En 1895 llegaron las primeras 400 ovejas a la isla de Campbell, en Nueva Zelanda, y en 1927 llegaron 5.000 más. Pero la granja cerró en 1931, y muchas quedaron a su suerte, abandonadas. Se terminaron volviendo salvajes y fueron alterando poco a poco el paisaje.
Las ovejas nunca fueron rescatadas, fueron encerradas mediante cercas y cazadores tras años de seguimiento. Después, la operación se centró en eliminar a las ratas, y con las dos especies eliminadas, permitió que las plantas, los invertebrados y las aves que habían desaparecido volvieran a recuperar el terreno.
Una granja en el fin del mundo
La isla de Campbell, también conocida como Motu Ihupuku, está a unos 700 kilómetros al sur de la Isla Sur, y tiene una extensión de unas 11.300 hectáreas. Forma parte de las islas subantárticas neozelandesas, reconocidas como Patrimonio Mundial por la UNESCO.
Pese a las gélidas temperaturas, la lluvia y el viento constante, la ganadería se abrió paso. Para ello, hubo que quemar vegetación nativa, al mismo tiempo que las ovejas iban consumiendo las megaherbas, plantas perennes del entorno que se caracterizan por sus grandes hojas y sus llamativas flores. Su presencia también afectó a las colonias de pingüinos, madrigueras de aves marinas y algunos nidos de otras aves.

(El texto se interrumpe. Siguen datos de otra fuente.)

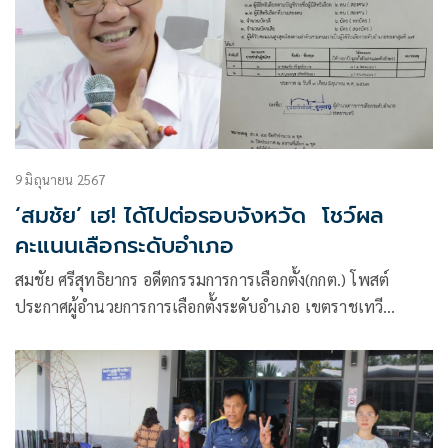
9 มิถุนายน 2567
‘สมชัย’ เฮ! ได้ไปต่อรอบจังหวัด โชว์ผล
คะแนนเลือกระดับอำเภอ
สมชัย ศรีสุทธิยากร อดีตกรรมการการเลือกตั้ง(กกต.) โพสต์
ประกาศผู้อำนวยการการเลือกตั้งระดับอำเภอ เขตราชเทวี
กรุงเทพมหานคร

La cerca mostró qué estaba ocurriendo
Gracias a que en el año 1970 se construyó una cerca, la cual dividía la isla en dos, las ovejas quedaron en la mitad norte. Desde ese momento, la zona sur comenzó a recuperar todo lo que se había perdido, fue una especie de experimento a gran escala.
La vegetación recuperó la fuerza, evidenciando el impacto negativo del ganado. En 1984 se construyó una segunda cerca con los mismos resultados, y después, hasta finales de los 90, cazadores eliminaron a unas 7.000 ovejas para devolver a la isla su naturaleza original.

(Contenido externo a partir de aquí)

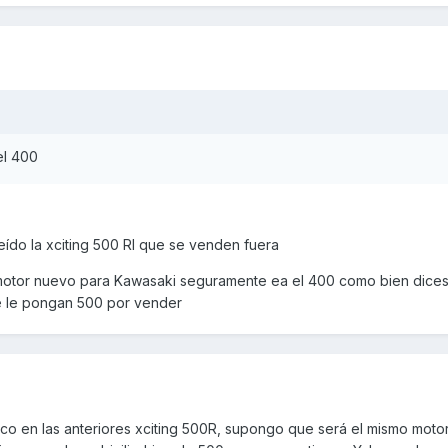
el 400
leído la xciting 500 RI que se venden fuera
tor nuevo para Kawasaki seguramente ea el 400 como bien dice
 le pongan 500 por vender
mco en las anteriores xciting 500R, supongo que será el mismo moto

El segundo enemigo eran las ratas
Pero las ovejas no eran el único problema, había otros animales que nunca habían sido invitados a la isla, las ratas de Noruega, procedentes de barcos que amarraron en la isla desde, al menos, 1840. Su expansión supuso el fin de aves terrestres y frenaba el regreso de especies desaparecidas.
En 2021, se esparcieron 120 toneladas de cebo para roedores para acabar con ellas. Es considerada la mayor erradicación de ratas de la historia en el mundo. No se volvieron a encontrar ejemplares.
Las megaherbas regresaron
Las megaherbas volvieron a florecer como antes, en abundancia, en tamaño y en superficie. Volvieron a verse gramíneas nativas, aumentaron los invertebrados y las aves marinas fueron recuperando su hábitat.

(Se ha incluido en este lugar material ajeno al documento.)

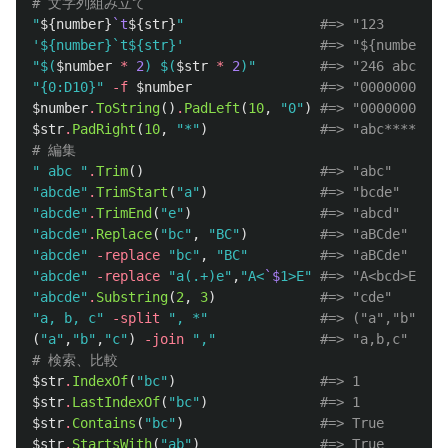
# 文字列組み立て
"
${number}
`t
${str}
"
#=> "123     abc
'${number}`t${str}'
#=> "${number}`t
"
$(
$number
*
2
)
$(
$str
*
2
)
"
#=> "246 abcabc"
"{0:D10}"
-f
$number
#=> "0000000123"
$number
.
ToString
()
.
PadLeft
(
10
,
"0"
)
#=> "0000000123"
$str
.
PadRight
(
10
,
"*"
)
#=> "abc*******"
# 編集
" abc "
.
Trim
()
#=> "abc"
"abcde"
.
TrimStart
(
"a"
)
#=> "bcde"
"abcde"
.
TrimEnd
(
"e"
)
#=> "abcd"
"abcde"
.
Replace
(
"bc"
,
"BC"
)
#=> "aBCde"
"abcde"
-replace
"bc"
,
"BC"
#=> "aBCde"
"abcde"
-replace
"a(.+)e"
,
"A<
`$
1>E"
#=> "A<bcd>E"
"abcde"
.
Substring
(
2
,
3
)
#=> "cde"
"a, b, c"
-split
", *"
#=> ("a","b","c"
(
"a"
,
"b"
,
"c"
)
-join
","
#=> "a,b,c"
# 検索、比較
$str
.
IndexOf
(
"bc"
)
#=> 1
$str
.
LastIndexOf
(
"bc"
)
#=> 1
$str
.
Contains
(
"bc"
)
#=> True
$str
.
StartsWith
(
"ab"
)
#=> True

También desaparecieron los gatos que se habían introducido, posiblemente porque la vegetación cerró los espacios abiertos y por el aumento de la humedad. Aún quedan 50 especies de plantas que no deberían estar ahí, y la vigilancia es constante.
Las aves encontraron el camino de vuelta
En 2004 se reintrodujo la cerceta de Campbell, un pequeño pato nocturno que desapareció por culpa de las ratas, y la agachadiza de Campbell volvió por sí sola y recolonizó el terreno. La bisbita y las aves marinas también recuperaron sus espacios de reproducción. También volvieron a verse las seis especies de albatros, entre ellas el albatros real del sur.
La recuperación fue un trabajo de décadas, primero poniendo fin a las ovejas introducidas, después exterminando las ratas, lo que dio paso a la recuperación de la vegetación y a la vuelta de especies. Es la prueba de que, pese a que un entorno quede completamente alterado, la recuperación y regeneración son posibles.
El estudio principal se ha publicado en New Zealand Journal of Ecology.